Panjal Mastan (Urdu پنجال مستان) is a picturesque location in the Bagh Valley of Azad Kashmir. The Panjal Mastan National Park, located in the Bagh District, sits at an average elevation of 2800 m above sea level, making it one of the highest plateaus in the region. Covering an area of 300 square kilometres, the park is renowned for its diverse flora and fauna, part of the Pir Panjal ecoregion.
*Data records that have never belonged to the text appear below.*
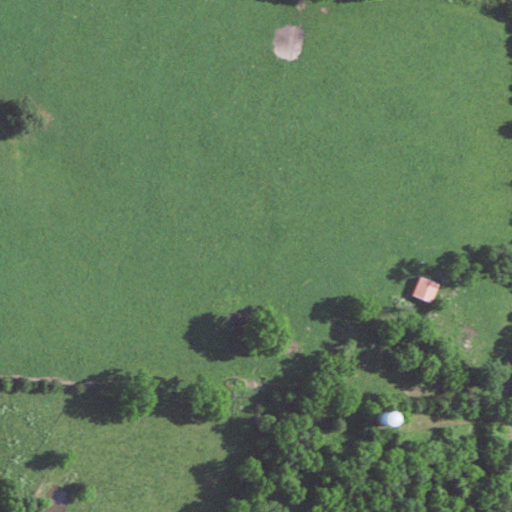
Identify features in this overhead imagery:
building: (415, 289)
road: (506, 493)
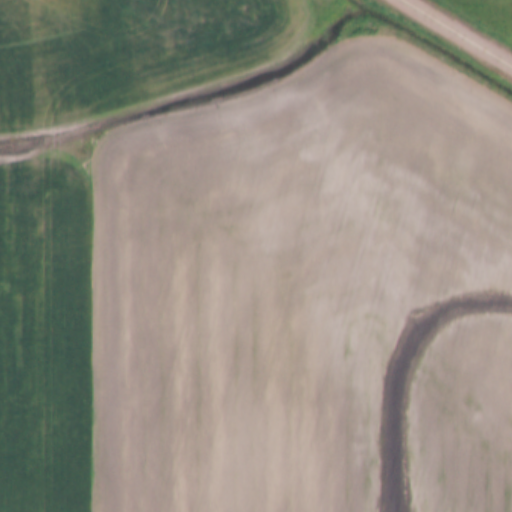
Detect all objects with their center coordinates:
railway: (460, 31)
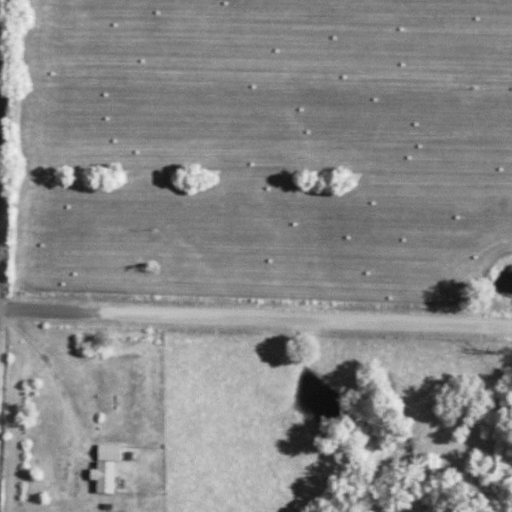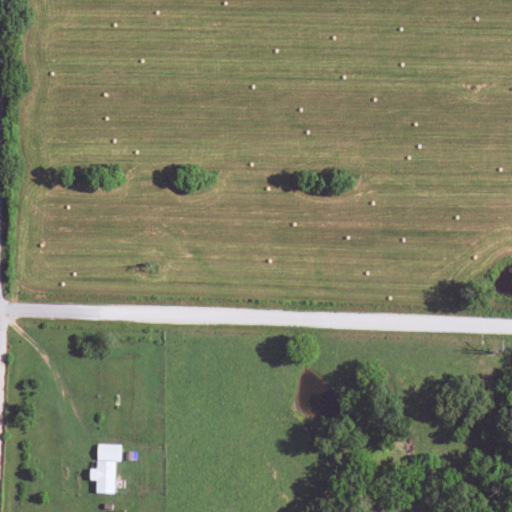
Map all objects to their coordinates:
road: (48, 311)
road: (305, 320)
building: (108, 452)
building: (103, 477)
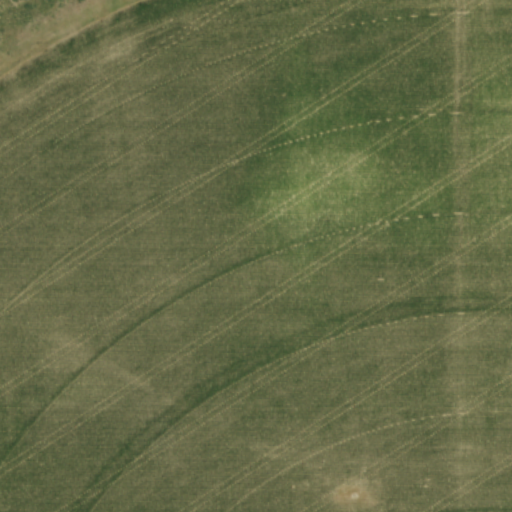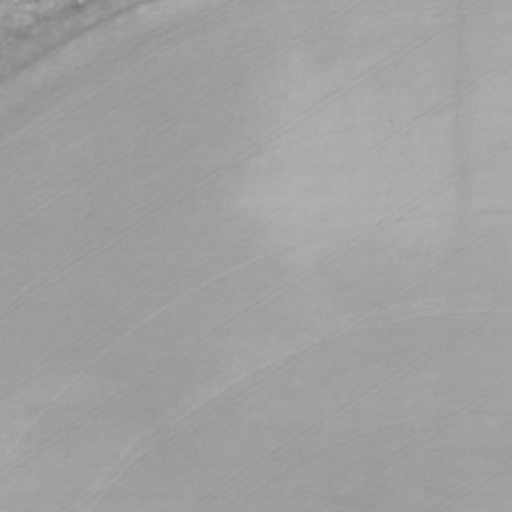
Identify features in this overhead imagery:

During spring, the plains are adorned with wildflowers, adding to the park's scenic charm.

==Climate and ecology==
Panjal Mastan has a subtropical highland climate (Cwb) according to the Köppen climate classification. Located in the western part of the outer Pir Panjal range, its high altitude results in cold, snowy winters and relatively cool summers with significantly more rainfall compared to lower elevations. The area frequently experiences fog and receives precipitation year-round, with peaks in winter and summer (July–August). The average annual precipitation is 1,789 mm (70.4 in). Panjal Mastan is home to a variety of rare species, including leopards from the nearby Galiyat region. Common wildlife includes Rhesus macaque, Wild boar, fox, and numerous bird species, such as the cheer pheasant and kalij pheasant. The area is also known for the Panjal vole, a rodent species endemic to Pakistan.